Milen well could never be found without a guide. The wide valley, with sand dunes on the south side and a steep north bank where the now omnipresent rock of Air appears, is bare, dry and stony. It shimmers in the heat. Teskokrit appears as a black mass in the west on a bank of milk-white mirage set round a group of trees. The bottom of the valley is a gravel plain with a small patch of bare rock in it which an unwitting traveller would most probably pass unheeding. In this patch of rock is a small hole with a large circular stone near by. The hole, barely three feet across, is the mouth of a well driven through hard sandstone all the way down to the water-bearing stratum, seventy feet below the ground. The mouth can scarcely be seen fifty yards away. The rounded stone is several inches thick and was said to have been used to cover up the mouth of the well to prevent its becoming silted up with driving sand.
I came there in June, after more than forty hours’ march from Hannekar with four tired camels and two men, an Ifadeyen guide and an Arab of Ghat in the Fezzan. We had very little water left, so little, in fact, that it was all used in one pot to cook some rice for us three. The place was deserted and very lonely. The wind was driving the sand so hard that it stung the naked calves of my legs as I stood at the well with Ishnegga the guide, drawing water for the thirsty camels. Camels in hot weather drink a great deal, and hauling water in a two-gallon leather bucket from a seventy-foot well is hard work in a temperature of over 150° F. in the sun. The camels drank interminably. The last and best camel was still thirsty and remained to be watered. The beast was rather weak. It had a bad saddle sore, a hole about the size of a large man’s hand, in its back, and it was festering and full of maggots.

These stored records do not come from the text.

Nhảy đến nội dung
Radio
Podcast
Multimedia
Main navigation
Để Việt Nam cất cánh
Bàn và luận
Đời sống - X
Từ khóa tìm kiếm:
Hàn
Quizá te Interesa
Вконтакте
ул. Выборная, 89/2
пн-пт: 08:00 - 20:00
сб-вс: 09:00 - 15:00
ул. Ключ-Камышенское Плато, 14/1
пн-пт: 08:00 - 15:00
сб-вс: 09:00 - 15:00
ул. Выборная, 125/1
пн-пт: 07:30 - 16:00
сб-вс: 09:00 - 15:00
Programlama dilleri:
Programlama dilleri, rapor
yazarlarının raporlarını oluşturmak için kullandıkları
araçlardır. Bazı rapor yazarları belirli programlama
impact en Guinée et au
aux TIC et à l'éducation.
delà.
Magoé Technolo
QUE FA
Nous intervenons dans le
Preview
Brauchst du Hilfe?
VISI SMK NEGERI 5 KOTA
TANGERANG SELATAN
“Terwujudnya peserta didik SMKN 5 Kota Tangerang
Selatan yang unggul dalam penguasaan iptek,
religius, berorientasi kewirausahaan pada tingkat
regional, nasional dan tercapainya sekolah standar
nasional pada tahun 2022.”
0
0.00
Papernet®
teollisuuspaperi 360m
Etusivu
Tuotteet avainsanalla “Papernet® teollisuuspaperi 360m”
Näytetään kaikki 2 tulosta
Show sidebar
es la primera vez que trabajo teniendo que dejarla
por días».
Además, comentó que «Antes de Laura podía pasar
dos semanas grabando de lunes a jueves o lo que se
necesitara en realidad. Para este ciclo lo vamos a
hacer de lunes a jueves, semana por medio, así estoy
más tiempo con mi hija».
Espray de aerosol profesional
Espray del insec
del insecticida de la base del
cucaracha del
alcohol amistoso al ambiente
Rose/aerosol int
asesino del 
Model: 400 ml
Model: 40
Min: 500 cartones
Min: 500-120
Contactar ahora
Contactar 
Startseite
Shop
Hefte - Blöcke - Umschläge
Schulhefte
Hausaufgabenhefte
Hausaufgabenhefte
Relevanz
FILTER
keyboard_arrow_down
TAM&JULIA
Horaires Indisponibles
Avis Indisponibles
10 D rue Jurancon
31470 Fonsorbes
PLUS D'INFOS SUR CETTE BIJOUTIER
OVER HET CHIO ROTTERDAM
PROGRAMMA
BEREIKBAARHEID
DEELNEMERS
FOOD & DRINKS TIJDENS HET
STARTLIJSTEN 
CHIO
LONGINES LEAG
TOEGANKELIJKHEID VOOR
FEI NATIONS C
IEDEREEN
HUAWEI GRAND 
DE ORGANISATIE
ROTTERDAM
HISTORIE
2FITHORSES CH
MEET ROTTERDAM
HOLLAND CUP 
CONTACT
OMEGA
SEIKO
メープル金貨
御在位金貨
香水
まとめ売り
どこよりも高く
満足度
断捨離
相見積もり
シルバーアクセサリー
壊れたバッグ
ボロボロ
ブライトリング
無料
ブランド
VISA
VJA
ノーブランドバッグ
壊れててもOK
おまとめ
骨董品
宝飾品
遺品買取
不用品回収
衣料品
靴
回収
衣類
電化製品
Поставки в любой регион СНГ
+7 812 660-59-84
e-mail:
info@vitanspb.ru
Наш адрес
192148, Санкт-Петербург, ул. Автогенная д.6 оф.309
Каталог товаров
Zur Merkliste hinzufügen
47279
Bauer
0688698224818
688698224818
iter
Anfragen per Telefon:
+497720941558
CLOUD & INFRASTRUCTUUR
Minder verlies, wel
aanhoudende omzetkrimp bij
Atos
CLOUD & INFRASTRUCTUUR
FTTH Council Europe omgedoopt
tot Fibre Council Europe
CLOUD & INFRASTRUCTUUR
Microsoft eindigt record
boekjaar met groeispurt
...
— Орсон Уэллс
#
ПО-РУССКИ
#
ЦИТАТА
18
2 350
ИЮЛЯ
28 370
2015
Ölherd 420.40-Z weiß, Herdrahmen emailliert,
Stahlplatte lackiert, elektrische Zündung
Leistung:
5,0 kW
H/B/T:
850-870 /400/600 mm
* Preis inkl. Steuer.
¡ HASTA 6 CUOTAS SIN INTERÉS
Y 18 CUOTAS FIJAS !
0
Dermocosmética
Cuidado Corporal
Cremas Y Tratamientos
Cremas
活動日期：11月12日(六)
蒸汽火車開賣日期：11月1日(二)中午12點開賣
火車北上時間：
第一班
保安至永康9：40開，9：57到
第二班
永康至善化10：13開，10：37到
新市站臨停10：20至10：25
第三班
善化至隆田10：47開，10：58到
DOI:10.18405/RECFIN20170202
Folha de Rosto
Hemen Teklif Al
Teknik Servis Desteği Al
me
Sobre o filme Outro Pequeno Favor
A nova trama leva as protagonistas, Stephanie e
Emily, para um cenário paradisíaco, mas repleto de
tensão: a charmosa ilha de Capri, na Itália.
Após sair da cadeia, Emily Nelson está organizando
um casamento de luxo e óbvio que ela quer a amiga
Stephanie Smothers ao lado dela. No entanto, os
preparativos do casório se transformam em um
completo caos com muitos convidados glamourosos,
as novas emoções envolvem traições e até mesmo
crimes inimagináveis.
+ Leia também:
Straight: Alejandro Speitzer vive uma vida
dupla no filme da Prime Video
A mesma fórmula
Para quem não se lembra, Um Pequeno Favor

We had all just done a journey of over 500 miles from Tanut to Termit and back, in thirty-five days, including nine days of halts, averaging, in other words, nearly twenty miles per marching day for twenty-six days. The camel had begun to drink. Then as we were drawing a full bucket the well rope broke six feet from my hand and fell to the bottom of the well with a splash. A vain hour was spent, while the rice cooked and got more and more full of sand, trying to fish up the rope and bucket with an iron hook made of the nose-piece of a camel bridle fastened to a knotted baggage rope. This too was lost after hooking the tangle, which it joined at the bottom of the well. Prospects looked gloomy as our thirst increased. I have distinct recollections of the sky and valley getting whiter and more metallic and the heat more intolerable. Finally, just enough rope was found by untying all the baggage to ladle up water a half-gallon at a time in a small canvas bucket. But the poor camel had to wait a long time to finish its drink, for the first of the supply to reach the top was used to refill the tanks.